Having a stable relationship is possible.

1. Love is in the little details: admiration

Stable and lasting couples are able to positively value what defines the other member. It does not consist in candidly expressing the qualities of the other, but in showing good regard.

2. Forming a team

The important thing is to perceive the relationship as “us” instead of “you on the one hand and me on the other. This is carried to the last consequences. That is, the two members of the couple are responsible for what happens in it.

3. Deep knowledge of the other and of the relationship

Successful couples can express what arouses interest in their partners and what does not. In addition, they express themselves openly and without fear.

4. Learning from difficulties

Long-lasting couples speak of having overcome their difficulties by cooperating and working together, so they express themselves in a positive way.

5. Acceptance

These couples are aware that there are difficulties that can be overcome and others that cannot. Therefore, they have agreed to live with it. In fact, being different seems to them an advantage rather than a disadvantage.

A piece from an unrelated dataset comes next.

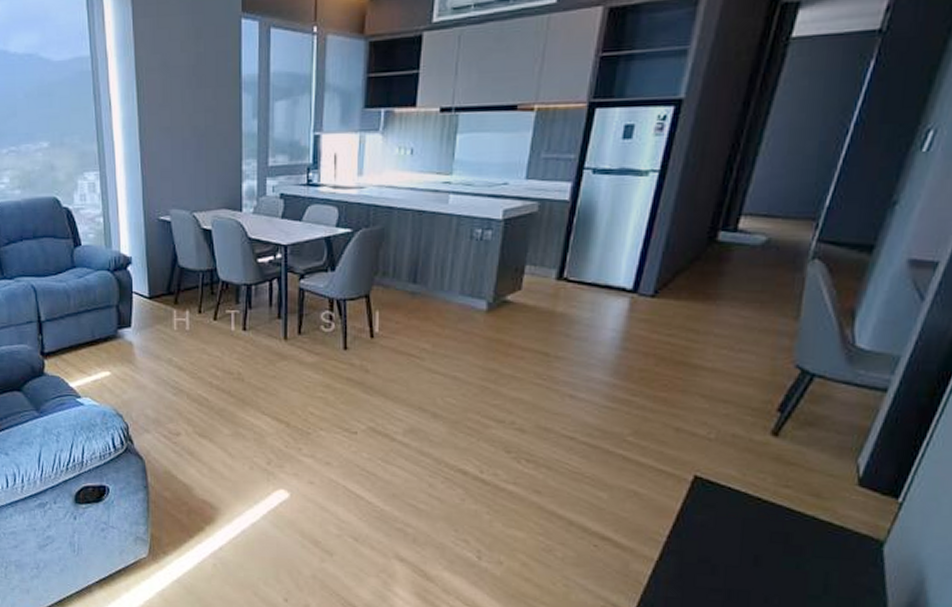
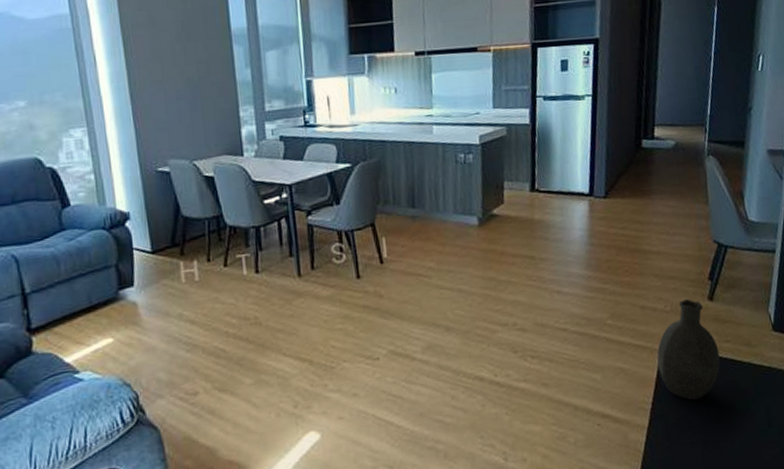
decorative vase: none [684,429,773,544] -> present [657,299,721,400]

We do not have to look for a perfect love, but a true, simple and satisfying love. Having a good relationship does not mean not arguing, but resolving differences and living with those that cannot be solved.

If you consider that it is difficult for you to manage any aspect of your relationship and you think you need help to work on it, do not hesitate to consult a psychologist. The professional will be able to offer you the guidance you need as well as the opportunity to start a couples therapy that helps you improve and preserve your relationship.